6 Insight processing
Insight is the pre-processing software that imports the .stl file and exports the .cmb file that controls the Fortus® 3D Printer to build the tool. Material, machine and slice-height selections are designated in Insight as well as build orientation and toolpath parameters, which control how the tool is built. The following sections on Insight processing assume a basic knowledge of Insight. See the Step-By-Step Insight Processing Procedure best practice for Insight assistance. Processing parameters such as build orientation, slice height and desired material should be designated on engineering drawings if the tools are being processed and produced externally to ensure the service provider builds the tools as desired.
6.1 Select modeler parameters and import part
PC and ULTEM 9085 resin (recommended thermoforming tool materials) are available on Fortus 400mc™, Fortus 450mc™, and Fortus 900mc™ 3D Printers. Select the desired modeler and model material in the Modeler Setup menu, located under Modelers, Setup before importing the .stl file format into Insight (Figure 10). The slice height of the build should also be chosen at this point. A larger slice height will decrease build time at the expense of surface quality. A smaller slice height will improve surface quality, but will increase overall build time. A 0.010 inch (0.254 mm) slice height is recommended for most thermoform tools as it provides a good combination of surface quality and build time. Import the thermoforming tool .stl file using File, Open.

Written problem:
Transcribe the Insight processing text from "6 Insight processing" to "tools as desired.", keeping every word and punctuation mark unchanged. The listing has no connection to the Insight processing text.

Dataset content:
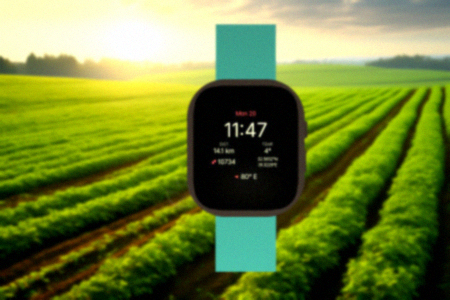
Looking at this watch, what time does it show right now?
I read 11:47
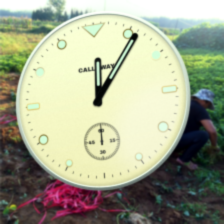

Task output:
6 Insight processing
Insight is the pre-processing software that imports the .stl file and exports the .cmb file that controls the Fortus® 3D Printer to build the tool. Material, machine and slice-height selections are designated in Insight as well as build orientation and toolpath parameters, which control how the tool is built. The following sections on Insight processing assume a basic knowledge of Insight. See the Step-By-Step Insight Processing Procedure best practice for Insight assistance. Processing parameters such as build orientation, slice height and desired material should be designated on engineering drawings if the tools are being processed and produced externally to ensure the service provider builds the tools as desired.